◆ **PROBLEM REQUIREMENTS**: Please reproduce, exactly and with nothing added, the line containing "(118, 410) none" and every line after it to the end of the records.

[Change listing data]
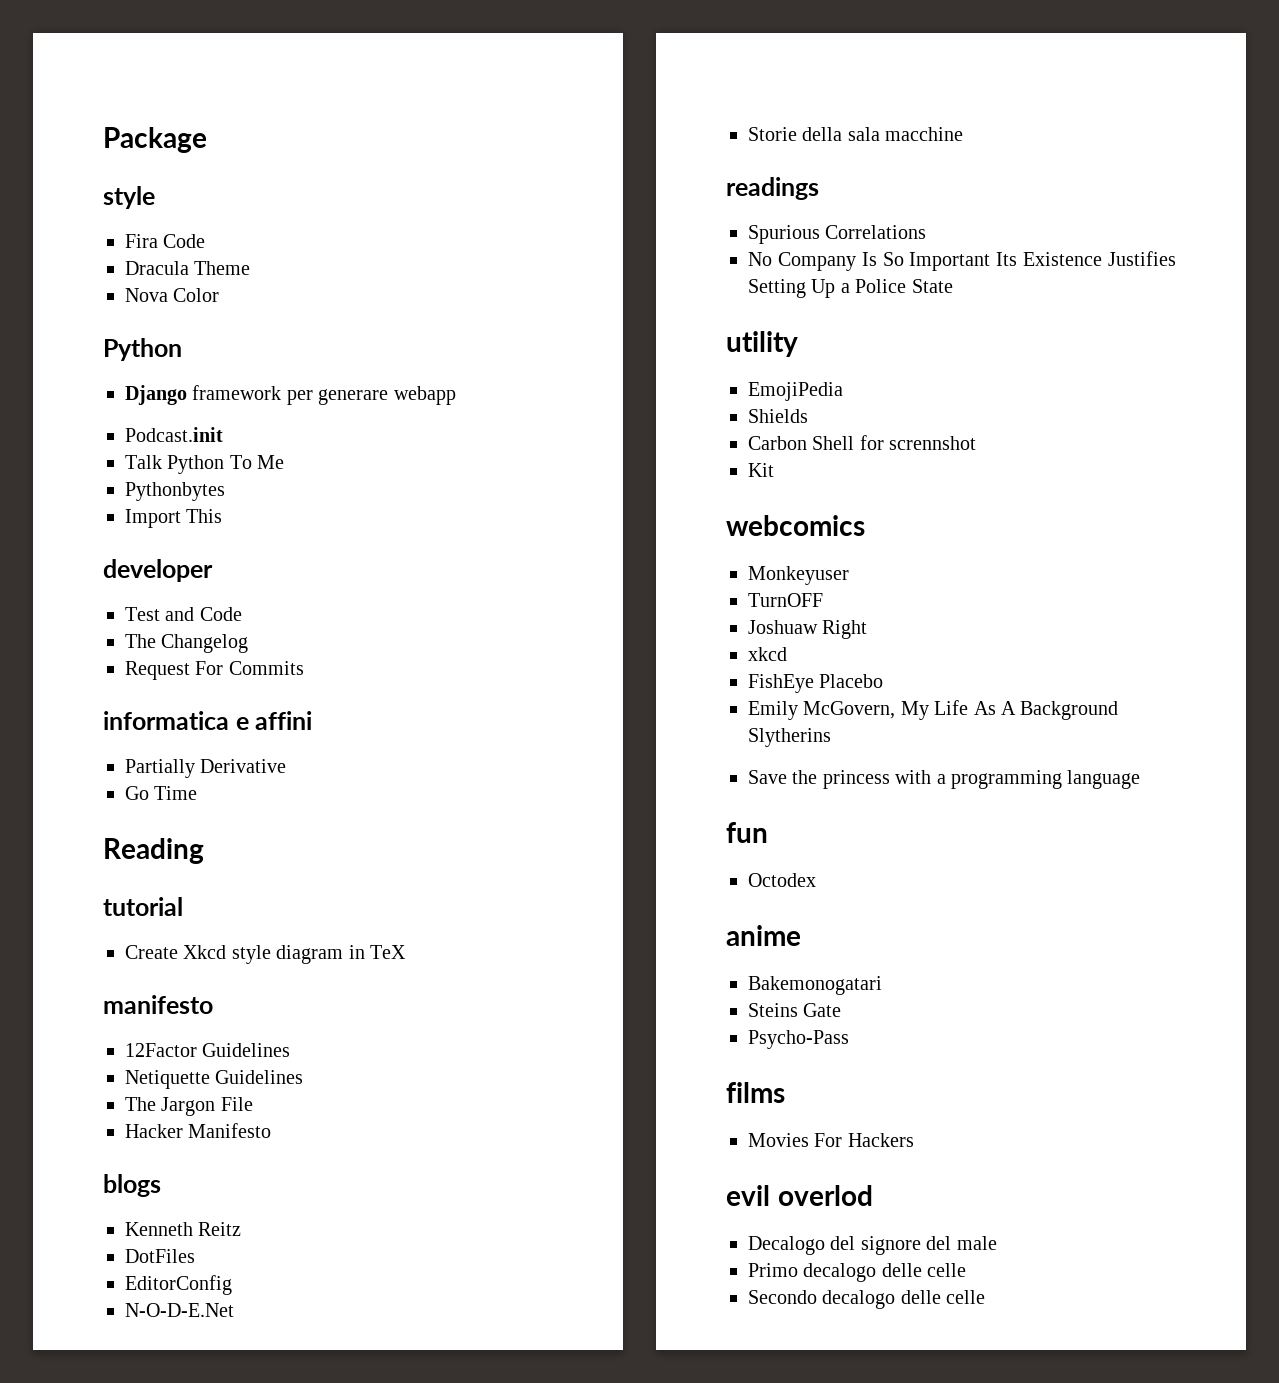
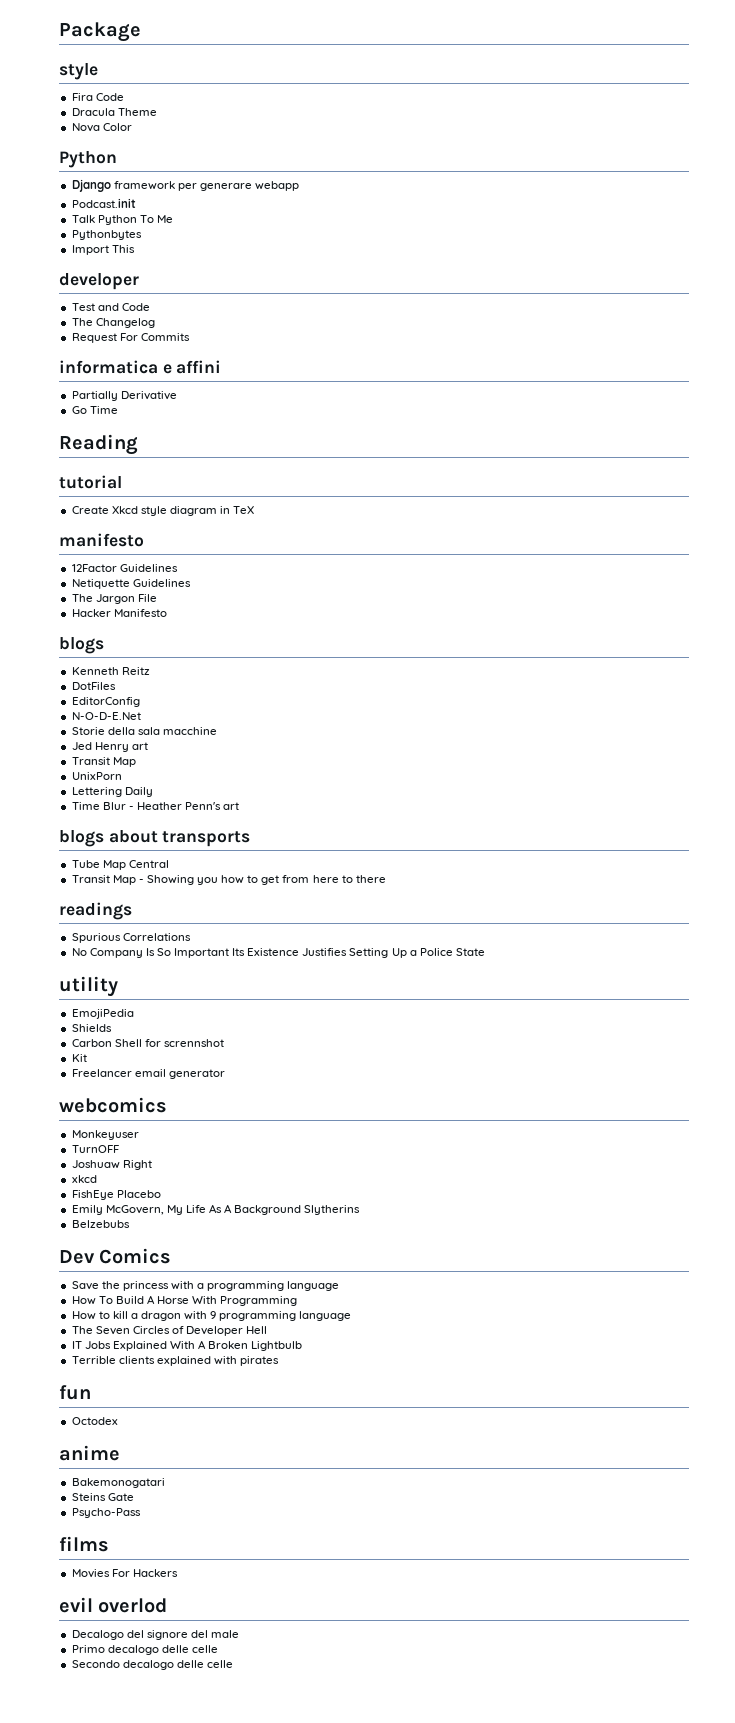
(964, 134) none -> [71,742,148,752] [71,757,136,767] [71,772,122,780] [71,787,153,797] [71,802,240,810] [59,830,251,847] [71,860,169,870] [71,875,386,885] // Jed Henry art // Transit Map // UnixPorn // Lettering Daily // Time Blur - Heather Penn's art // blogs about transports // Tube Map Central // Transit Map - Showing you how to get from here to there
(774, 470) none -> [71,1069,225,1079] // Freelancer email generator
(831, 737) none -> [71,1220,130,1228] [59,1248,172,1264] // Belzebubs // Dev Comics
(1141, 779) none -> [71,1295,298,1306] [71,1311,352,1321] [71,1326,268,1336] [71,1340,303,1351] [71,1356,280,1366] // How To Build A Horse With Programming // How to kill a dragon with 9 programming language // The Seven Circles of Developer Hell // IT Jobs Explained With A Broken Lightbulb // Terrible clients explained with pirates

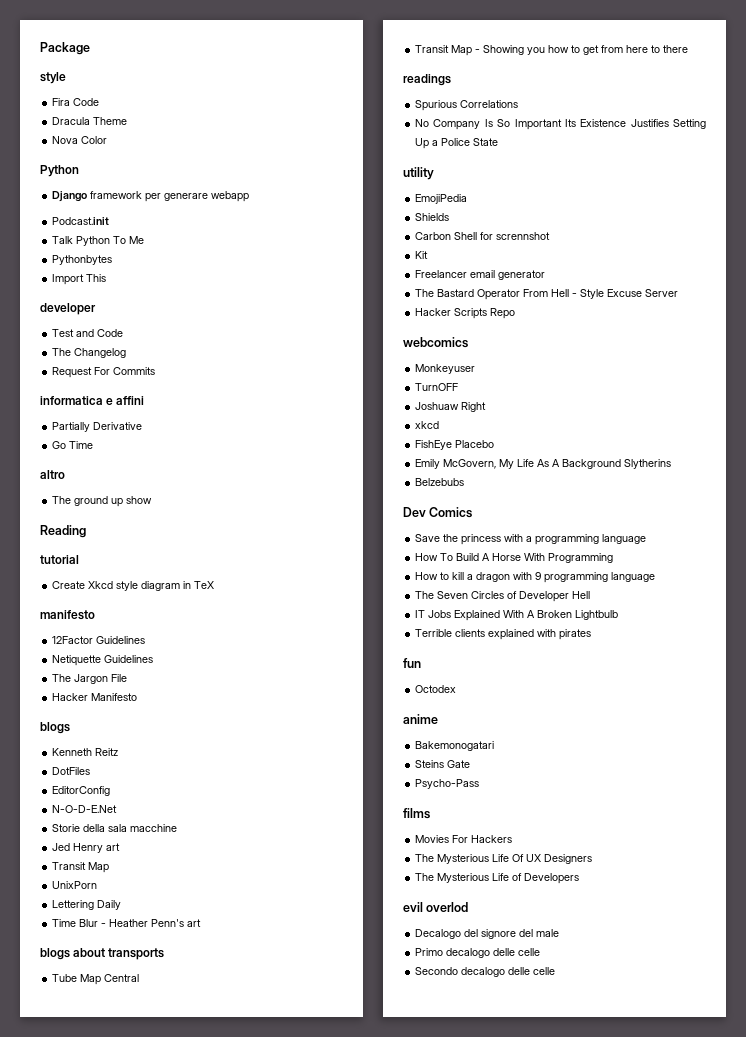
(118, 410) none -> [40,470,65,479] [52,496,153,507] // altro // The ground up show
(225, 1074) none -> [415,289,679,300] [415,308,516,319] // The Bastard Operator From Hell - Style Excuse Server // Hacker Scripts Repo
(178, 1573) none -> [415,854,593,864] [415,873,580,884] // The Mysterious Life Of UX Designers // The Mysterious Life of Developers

◆ **RESPONSE BELOW**:
(118, 410) none -> [40,470,65,479] [52,496,153,507] // altro // The ground up show
(225, 1074) none -> [415,289,679,300] [415,308,516,319] // The Bastard Operator From Hell - Style Excuse Server // Hacker Scripts Repo
(178, 1573) none -> [415,854,593,864] [415,873,580,884] // The Mysterious Life Of UX Designers // The Mysterious Life of Developers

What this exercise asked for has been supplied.